**Detalhes do exercício**
Transcreva fielmente, do texto sobre as visões do milênio, a parte que se inicia nas palavras "O pós-milenismo foi" e se encerra em "e eu mesmo.".

== Trecho do documento ==

Entre as multidões que serão convertidas estão os israelitas étnicos que, até
então, rejeitaram o Messias. No fim do presente século, Cristo retornará,
haverá uma ressurreição geral dos justos e injustos, e o julgamento final
acontecerá.
O pós-milenismo foi defendido amplamente entre os puritanos. Ele também
foi a visão dominante entre teólogos reformados dos séculos dezoito e
dezenove. Foi ensinado, por exemplo, por homens como Jonathan Edwards,
Charles Hodge, James Henley Thornwell, A.A. Hodge e B.B. Warfield. Por terem
os liberais adotado uma versão humanista dessa escatologia, o pós-milenismo
sofreu um declínio no século vinte, mas tem sido visto um ressurgimento nos
últimos vinte ou trinta anos. Livros que apoiam essa visão foram publicados
por homens como Loraine Boettner, J. Marcellus Kik, Kenneth Gentry, John
Jefferson Davis e eu mesmo.

Amilenismo
O amilenismo vê Apocalipse 20 como uma descrição do reino de Cristo com
o santos ao longo de todo o presente século. Alguns amilenistas enfatizam o
reino de Cristo com os santos nos céus, enquanto outros ensinam que esse
reino também está conectado com a igreja militante aqui na terra. Amilenistas
tendem a argumentar que o crescimento do reino de Cristo possui poucas, se
é que possui, manifestações visíveis. O foco está mais no sofrimento pelo qual
Cristo indicou que a igreja passaria. De acordo com o amilenismo, o presente
século milenar, que é caracterizado pelo sofrimento, será seguido pela
segunda vinda de Cristo, a ressurreição geral, o último julgamento e os novos
céus e nova terra.

O amilenismo também tem sua origem na igreja primitiva. Agostinho (354-


430) ensinou uma versão do amilenismo que influenciou a igreja ao longo da
Idade Média até a Reforma. Dentro da tradição reformada, a versão
contemporânea do amilenismo começou a se distinguir das antigas formas de
pós-milenismo no final do século dezenove e início do século vinte. O teólogo
do século dezenove Herman Bavinck, por exemplo, foi um convicto
proponente do amilenismo. No século vinte, a visão foi ensinada por teólogos
como Geerhardus Vos, Louis Berkhof, Anthony Hoekema, Cornelis Venema,
Kim Riddlebarger e Sam Storms. Alguns amilenistas contemporâneos não
gostam do termo amilenismo porque o prefixo a- significa “não” ou “sem”,
então amilenismo significa literalmente “sem milênio”. Um amilenista, Jay
Adams, sugeriu o termo “milenismo realizado” no lugar.

===
== Informações fornecidas ==

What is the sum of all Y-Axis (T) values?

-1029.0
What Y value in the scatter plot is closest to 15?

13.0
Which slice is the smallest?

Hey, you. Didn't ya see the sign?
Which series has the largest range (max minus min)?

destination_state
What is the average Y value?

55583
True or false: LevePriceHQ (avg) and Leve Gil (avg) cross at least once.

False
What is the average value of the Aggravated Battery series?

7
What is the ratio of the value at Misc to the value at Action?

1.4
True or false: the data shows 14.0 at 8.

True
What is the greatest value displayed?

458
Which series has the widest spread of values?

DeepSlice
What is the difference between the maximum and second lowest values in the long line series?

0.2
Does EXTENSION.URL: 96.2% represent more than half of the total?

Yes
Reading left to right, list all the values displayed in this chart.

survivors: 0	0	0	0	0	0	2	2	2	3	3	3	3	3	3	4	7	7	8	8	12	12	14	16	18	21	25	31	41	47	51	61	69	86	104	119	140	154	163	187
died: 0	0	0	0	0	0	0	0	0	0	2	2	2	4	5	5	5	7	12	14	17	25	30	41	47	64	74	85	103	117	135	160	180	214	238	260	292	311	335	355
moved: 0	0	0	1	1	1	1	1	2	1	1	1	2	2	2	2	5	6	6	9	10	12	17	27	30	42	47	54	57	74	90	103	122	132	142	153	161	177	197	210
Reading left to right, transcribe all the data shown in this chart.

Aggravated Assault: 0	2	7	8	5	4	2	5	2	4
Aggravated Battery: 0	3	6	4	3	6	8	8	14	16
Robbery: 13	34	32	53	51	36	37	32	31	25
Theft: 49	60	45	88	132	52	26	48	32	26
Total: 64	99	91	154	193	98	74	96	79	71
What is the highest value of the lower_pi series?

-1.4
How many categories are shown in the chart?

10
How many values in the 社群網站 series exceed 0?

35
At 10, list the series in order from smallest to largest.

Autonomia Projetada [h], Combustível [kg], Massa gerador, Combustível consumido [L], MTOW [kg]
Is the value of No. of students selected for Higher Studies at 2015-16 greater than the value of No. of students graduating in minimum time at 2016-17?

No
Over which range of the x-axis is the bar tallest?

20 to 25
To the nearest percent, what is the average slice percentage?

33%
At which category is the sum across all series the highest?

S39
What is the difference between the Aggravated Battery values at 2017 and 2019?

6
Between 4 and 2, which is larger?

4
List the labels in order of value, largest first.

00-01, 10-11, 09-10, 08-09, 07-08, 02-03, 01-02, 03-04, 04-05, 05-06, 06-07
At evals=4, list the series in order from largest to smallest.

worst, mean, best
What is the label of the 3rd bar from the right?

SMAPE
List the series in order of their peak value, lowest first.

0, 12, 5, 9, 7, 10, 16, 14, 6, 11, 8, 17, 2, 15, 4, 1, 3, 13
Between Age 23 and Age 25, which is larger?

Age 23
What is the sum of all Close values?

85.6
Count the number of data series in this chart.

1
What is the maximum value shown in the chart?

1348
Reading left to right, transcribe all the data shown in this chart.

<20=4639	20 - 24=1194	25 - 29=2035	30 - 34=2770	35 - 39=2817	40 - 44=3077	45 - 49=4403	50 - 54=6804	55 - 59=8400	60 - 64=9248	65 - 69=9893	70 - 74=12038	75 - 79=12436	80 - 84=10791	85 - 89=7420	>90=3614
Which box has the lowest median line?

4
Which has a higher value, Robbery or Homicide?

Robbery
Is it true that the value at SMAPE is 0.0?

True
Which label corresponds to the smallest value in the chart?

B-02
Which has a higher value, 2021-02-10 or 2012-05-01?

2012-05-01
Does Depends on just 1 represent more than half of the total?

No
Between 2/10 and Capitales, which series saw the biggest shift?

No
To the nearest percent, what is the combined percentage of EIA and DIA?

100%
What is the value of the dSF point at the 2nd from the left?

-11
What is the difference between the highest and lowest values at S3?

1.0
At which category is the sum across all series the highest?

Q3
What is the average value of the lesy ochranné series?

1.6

===

**Resultado da tarefa**
O pós-milenismo foi defendido amplamente entre os puritanos. Ele também
foi a visão dominante entre teólogos reformados dos séculos dezoito e
dezenove. Foi ensinado, por exemplo, por homens como Jonathan Edwards,
Charles Hodge, James Henley Thornwell, A.A. Hodge e B.B. Warfield. Por terem
os liberais adotado uma versão humanista dessa escatologia, o pós-milenismo
sofreu um declínio no século vinte, mas tem sido visto um ressurgimento nos
últimos vinte ou trinta anos. Livros que apoiam essa visão foram publicados
por homens como Loraine Boettner, J. Marcellus Kik, Kenneth Gentry, John
Jefferson Davis e eu mesmo.